I swear if this idiot tries to pull another stunt like that, I will tear him apart! Who does he think he is, acting like that around the women and an infant?

Wahya knew a few guys like Emory over the years, and for the most part would just ignore them. They were generally full of hot air, and everyone knew it. But when it looked like Emory was going to get upset with Samantha, holding her baby, nonetheless, it was more than he could take. Men who felt the need to harm innocent people, women, and children were on Wahya’s list of evildoers.

Even if Emory is part of Morgan’s tribe or people—whatever that means in this time—I will never trust him.
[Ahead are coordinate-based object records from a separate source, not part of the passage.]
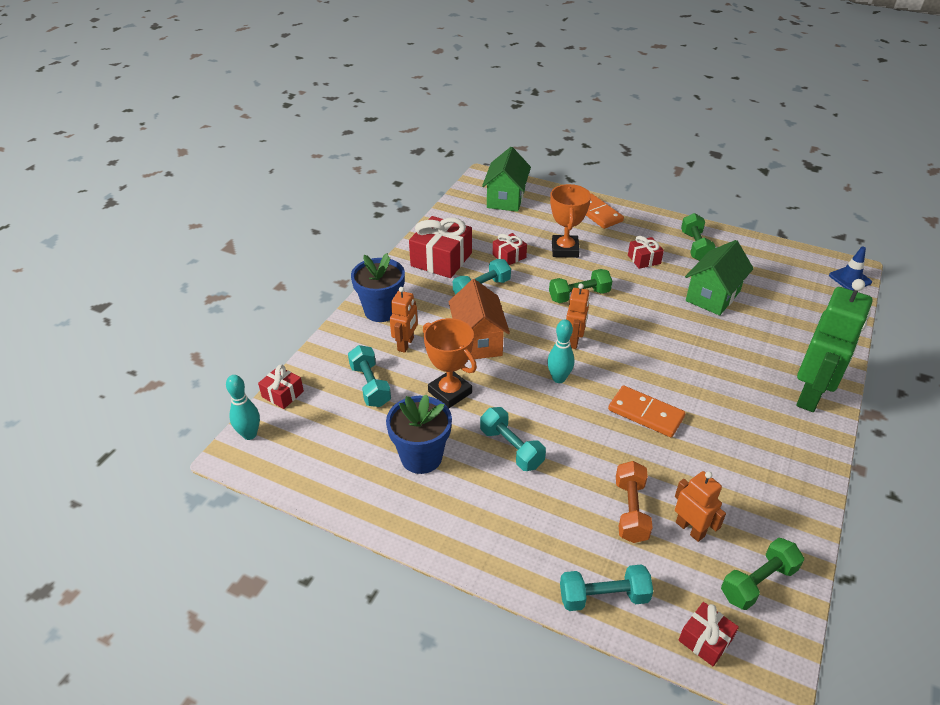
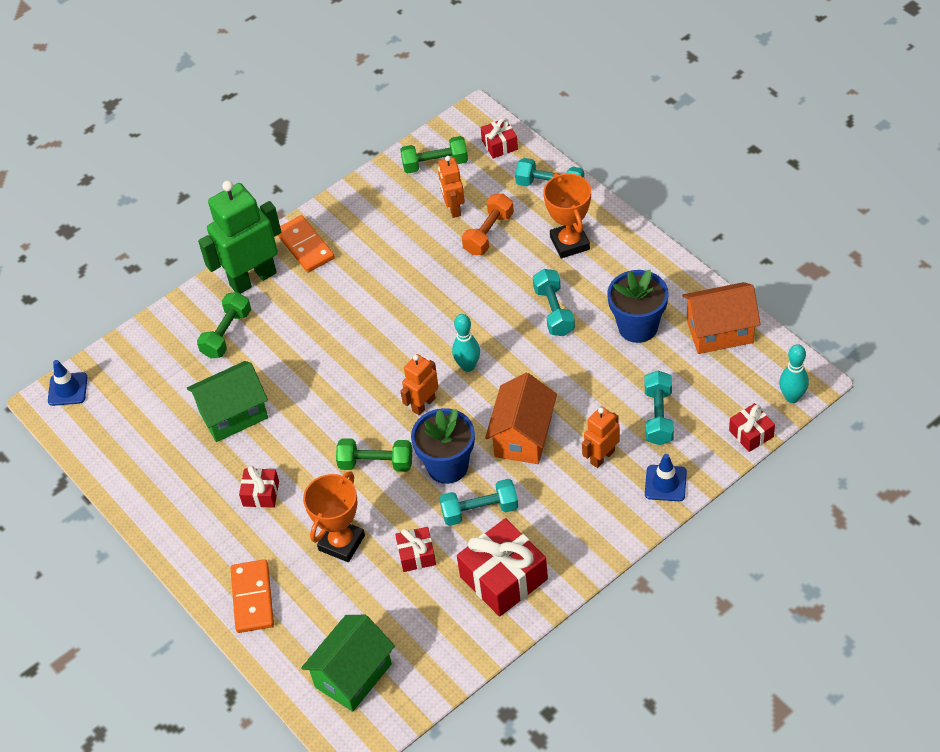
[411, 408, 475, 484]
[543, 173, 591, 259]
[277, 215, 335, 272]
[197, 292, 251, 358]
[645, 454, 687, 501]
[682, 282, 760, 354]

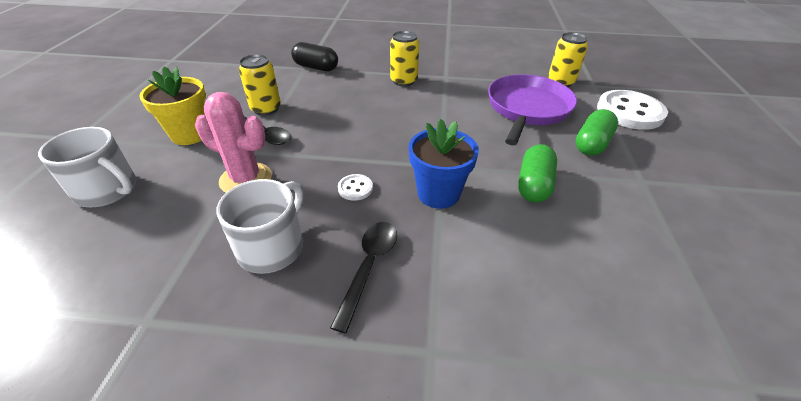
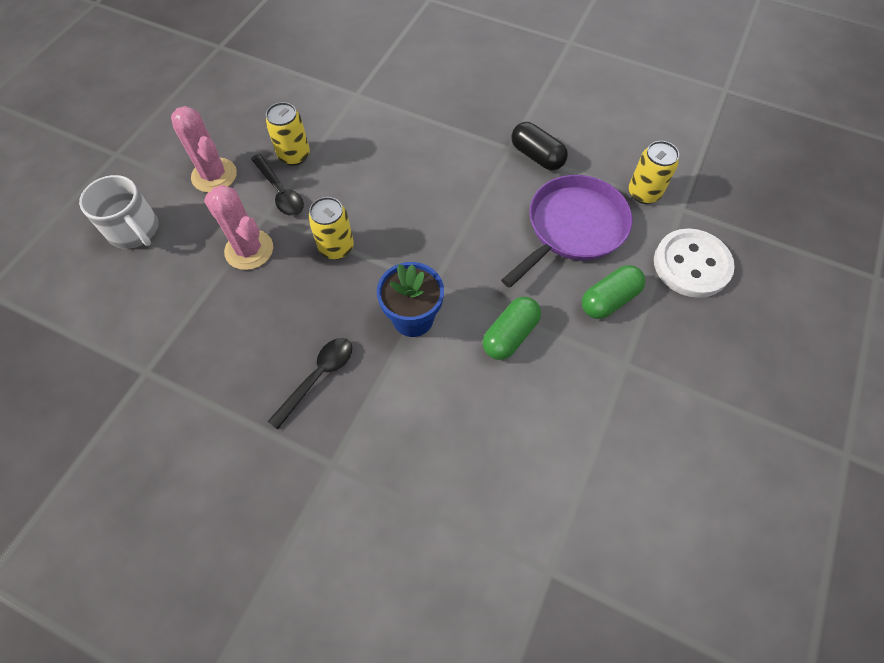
[171, 106, 237, 193]
[217, 179, 303, 274] (first image)
[511, 122, 568, 170]
[338, 174, 373, 201] (first image)
[308, 197, 354, 260]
Men like that will turn on you whenever it suits their needs.

He takes Emory’s apologetic handshake anyways, and allows the current anger to subside on the outside. It’s going to take a little longer to calm himself inside.

Now what, he wonders as Morgan and Emory exchange a few words, and Wahya can tell she feels a little at a loss at what to do. Finally, with a slight bit of irritation behind her smile of empathy, she puts her hand on Wahya’s arm and points to the tub of water she’d been showing him earlier, then motions to Emory.

You must be joking, Walela! You want me to work with him to clean the things we found?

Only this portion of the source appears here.